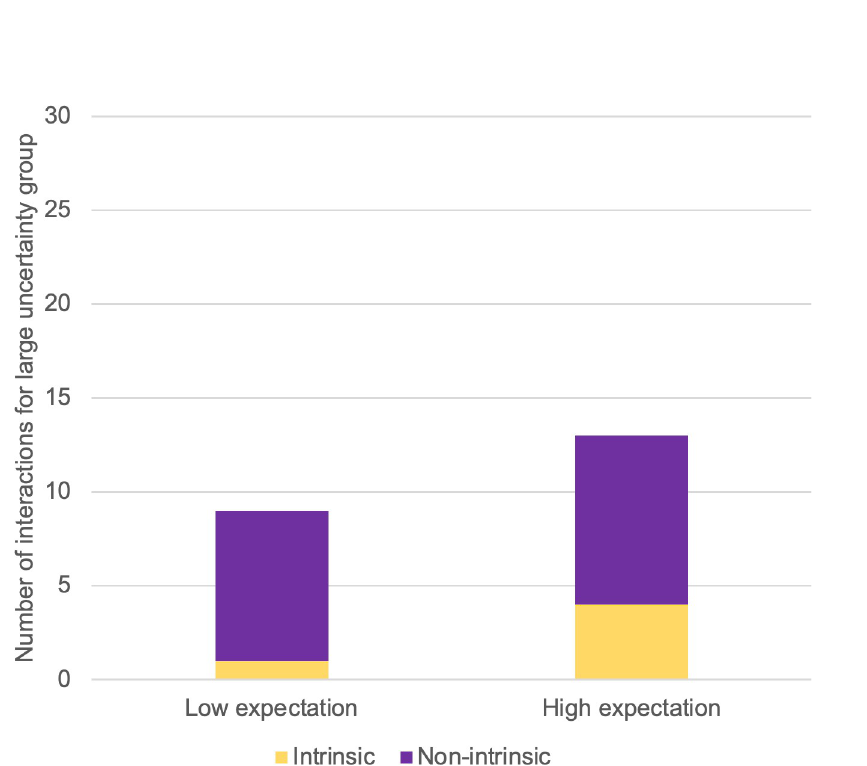
Fig 13. Numbers of interactions for large-uncertainty group, sorted by motivation type.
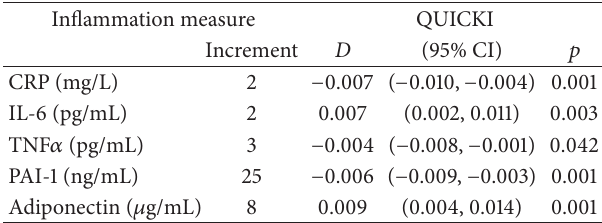
Table 4: Association of the inflammation measures with insulin sensitivity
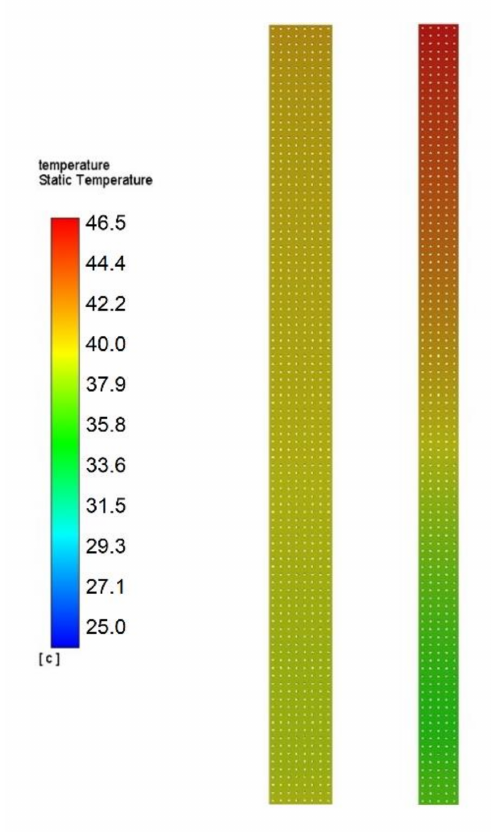
Figure 14. Distribution of the temperature on the perforated absorber plate of the 30 cm ( left ) and 10 cm ( right ) thickness DTSC with an air flow of 500 m 3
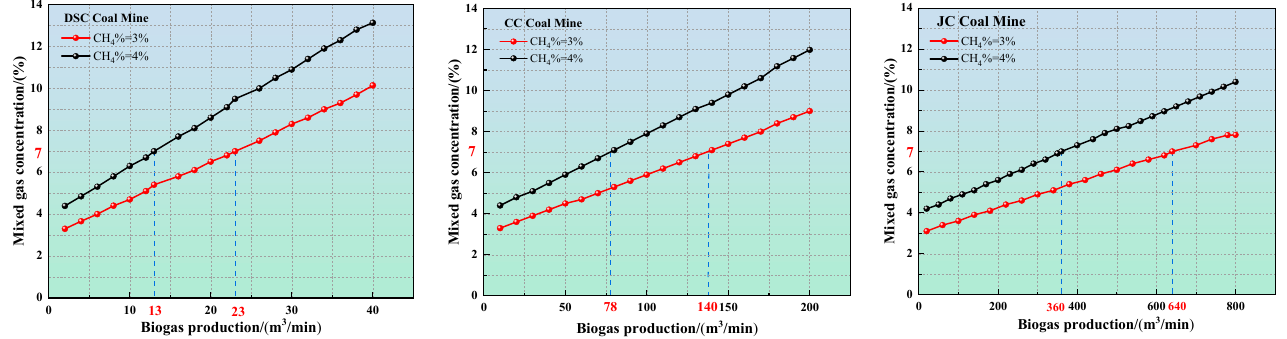
Figure 7. The amount of biogas production to meet required by the co-production system. Table 3. Parameters of the co-production system for power generation in coal Table 2. Lean methane emissions estimation for coal mines in three regions .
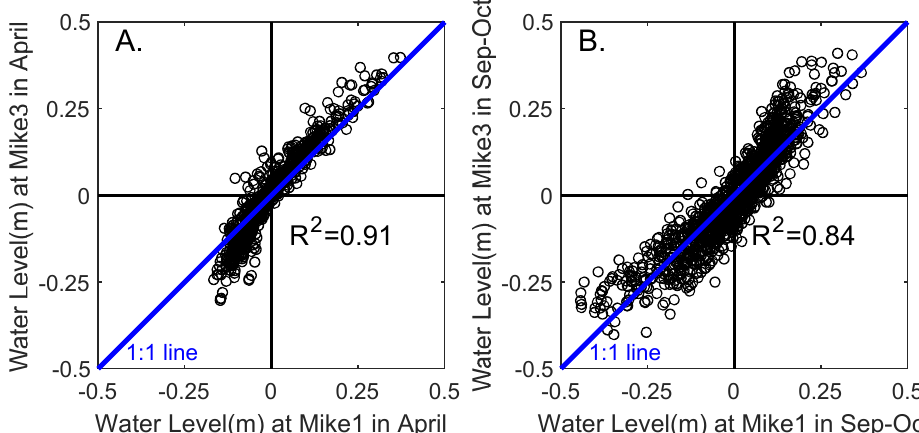
Figure 7. Coefficients of determination (R 2 ) between Mike1 and Mike3 water levels in April ( A ) and September–October ( B ) 2015. Mike1 and Mike3 are 1.5 km apart and their water levels are generally tightly coupled.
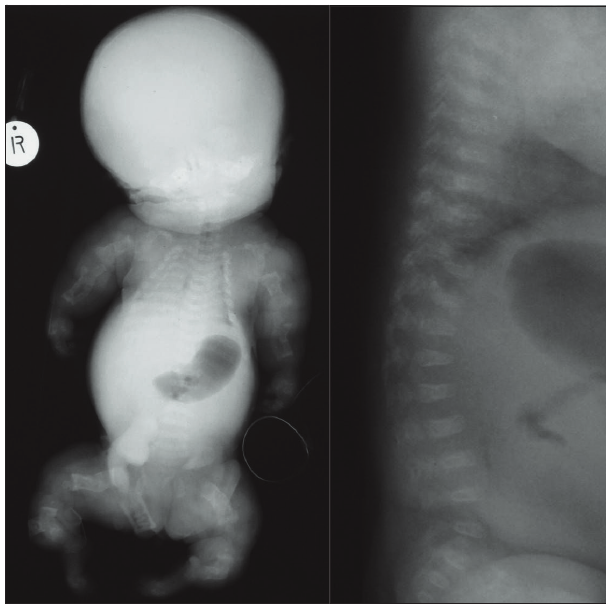
Fig. 3. Babygram X-ray of Patient 2 demonstrating generalised undermineralisation and evidence of multiple fractures. The skull is poorly ossified. The ribs show continuous beading. All long bones are short and broad with crumpled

****************

■ Prompt
Pictures stay out of this copy. Retype exactly the lines from the one with "Table 4: Association" through the last line of the data, both ends included, and nothing more.

■ Output below
Table 4: Association of the inflammation measures with insulin sensitivity
Figure 14. Distribution of the temperature on the perforated absorber plate of the 30 cm ( left ) and 10 cm ( right ) thickness DTSC with an air flow of 500 m 3
Figure 7. The amount of biogas production to meet required by the co-production system. Table 3. Parameters of the co-production system for power generation in coal Table 2. Lean methane emissions estimation for coal mines in three regions .
Figure 7. Coefficients of determination (R 2 ) between Mike1 and Mike3 water levels in April ( A ) and September–October ( B ) 2015. Mike1 and Mike3 are 1.5 km apart and their water levels are generally tightly coupled.
Fig. 3. Babygram X-ray of Patient 2 demonstrating generalised undermineralisation and evidence of multiple fractures. The skull is poorly ossified. The ribs show continuous beading. All long bones are short and broad with crumpled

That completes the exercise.